The latest guidelines from several major hypertension societies have revised the recommended target for systolic blood pressure in patients with type 2 diabetes from <130 mmHg to <140 mmHg, on the basis that data supporting the lower target are limited, and some observational studies have suggested that low blood pressures might be associated with increased cardiovascular risk (a J-shaped relationship). Samuel Adamsson Eryd and Staffan Björck were “surprised by the new recommendations to accept higher blood pressure levels in patients with diabetes. We noted that the new recommendations were to a great extent based on findings from observational data which could be flawed by uncontrolled confounding. In other words, concomitant disease may lead to both low blood pressure and increased risk.”

Accordingly, Adamsson Eryd, Björck, and colleagues conducted an analysis of the Swedish national diabetes register, containing data from 861 Swedish hospitals and primary care units. Patients with type 2 diabetes for ≥1 year, who were aged ≤75 years, and had no previous cardiovascular or other major disease were included. Patients with the lowest systolic blood pressure (110–119 mmHg; n = 12,829) had a significantly lower risk of nonfatal acute myocardial infarction (adjusted HR 0.76, 95% CI 0.64–0.91, P = 0.003), total acute myocardial infarction (adjusted HR 0.85, 95% CI 0.72–0.99, P = 0.04), nonfatal cardiovascular disease (adjusted HR 0.82, 95% CI 0.72–0.93, P = 0.002), total cardiovascular disease (adjusted HR 0.88, 95% CI 0.79–0.99, P = 0.04), and nonfatal coronary heart disease (adjusted HR 0.88, 95% CI 0.78–0.99, P = 0.03) compared with the reference group of patients (systolic blood pressure 130–139 mmHg; n = 49,518).

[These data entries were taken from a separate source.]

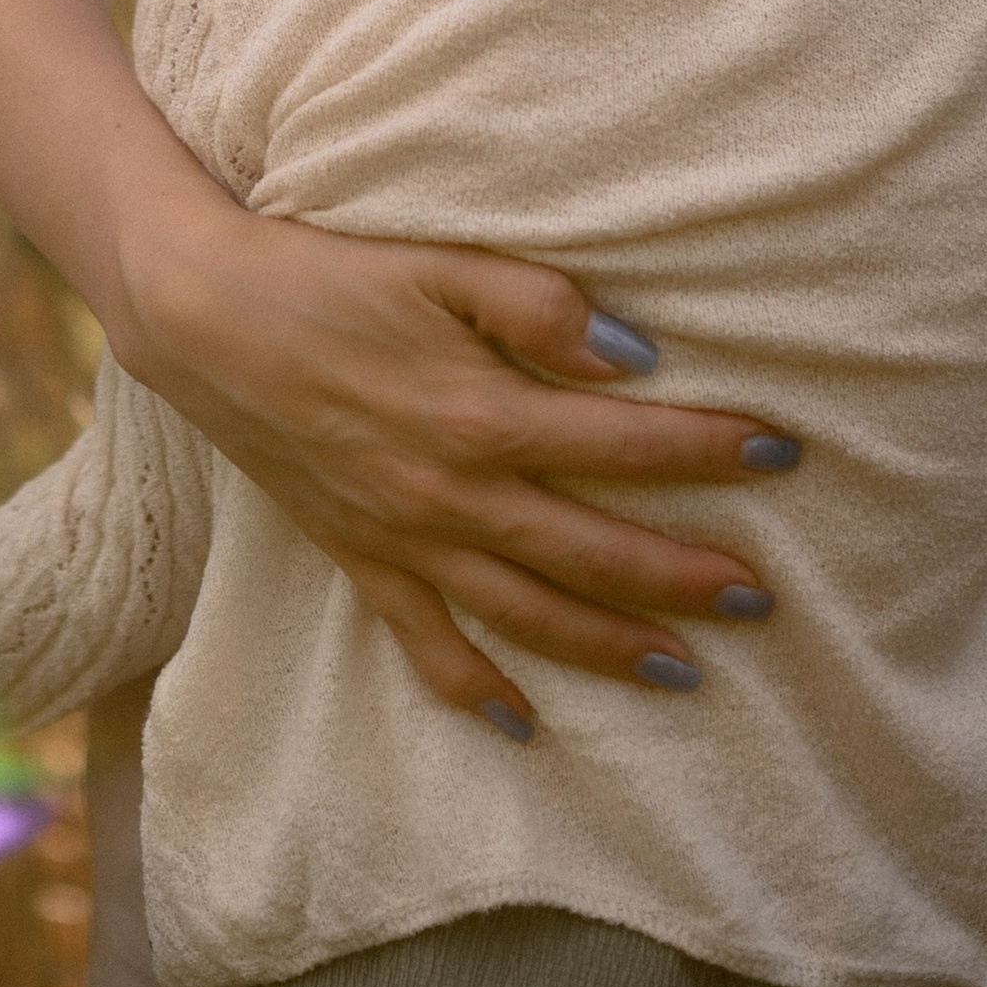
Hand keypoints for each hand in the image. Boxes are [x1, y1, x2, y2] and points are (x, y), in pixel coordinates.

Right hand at [120, 192, 794, 728]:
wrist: (203, 315)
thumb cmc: (326, 272)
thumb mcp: (436, 260)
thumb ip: (539, 305)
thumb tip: (633, 358)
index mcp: (480, 413)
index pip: (623, 442)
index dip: (708, 448)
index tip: (783, 452)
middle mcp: (450, 494)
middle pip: (592, 550)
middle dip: (684, 577)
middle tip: (763, 599)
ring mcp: (404, 538)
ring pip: (527, 614)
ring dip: (610, 648)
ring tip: (687, 671)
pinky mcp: (361, 558)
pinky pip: (426, 643)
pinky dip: (476, 691)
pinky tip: (526, 726)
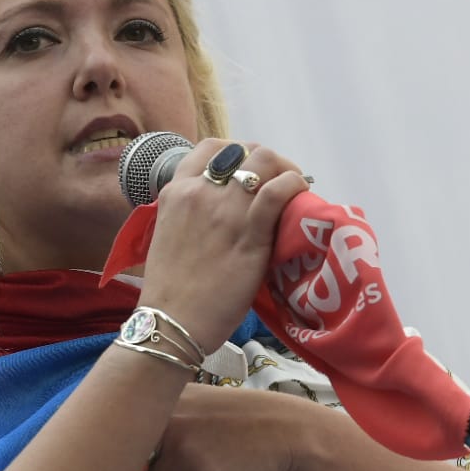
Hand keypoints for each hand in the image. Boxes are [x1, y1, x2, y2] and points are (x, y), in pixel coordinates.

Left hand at [134, 384, 330, 470]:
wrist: (288, 433)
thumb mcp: (196, 410)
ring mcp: (183, 450)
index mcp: (163, 401)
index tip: (145, 461)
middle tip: (184, 470)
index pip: (121, 437)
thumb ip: (163, 427)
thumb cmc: (239, 424)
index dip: (128, 458)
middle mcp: (168, 423)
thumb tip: (123, 465)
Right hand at [135, 140, 308, 353]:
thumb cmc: (171, 291)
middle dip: (266, 161)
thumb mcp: (170, 236)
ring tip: (293, 188)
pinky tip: (299, 196)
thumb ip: (191, 216)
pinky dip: (293, 185)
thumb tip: (221, 213)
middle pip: (243, 150)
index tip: (250, 172)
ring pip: (263, 160)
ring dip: (284, 169)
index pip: (211, 148)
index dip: (237, 153)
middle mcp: (199, 192)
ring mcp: (225, 209)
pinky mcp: (249, 232)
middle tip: (278, 182)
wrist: (171, 323)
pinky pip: (278, 191)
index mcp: (176, 192)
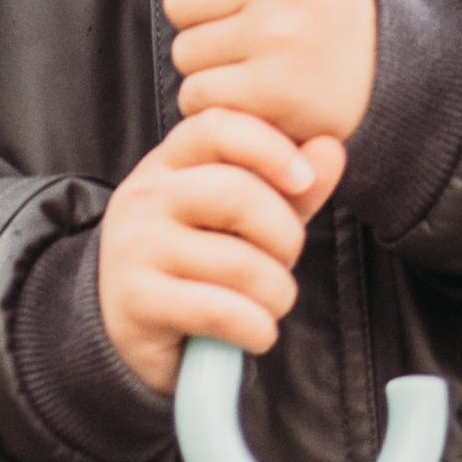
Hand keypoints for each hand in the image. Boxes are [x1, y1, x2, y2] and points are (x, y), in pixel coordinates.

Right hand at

Conversely, patients with the lowest blood pressure had an increased risk of heart failure (adjusted HR 1.20, 95% CI 1.01–1.42, P = 0.04) and all-cause mortality (adjusted HR 1.28, 95% CI 1.15–1.42, P <0.001) compared with the reference group. No J-shaped relationship was observed in the risk of nonfatal stroke, total stroke, or total coronary heart disease. The investigators are cautious about drawing conclusions about treatment from their paper, but their belief is that “the current recommendations for blood pressure targets in diabetes should be lowered”. They also suggest that “the association between low blood pressure and increased mortality could be due to concomitant disease rather than antihypertensive treatment”.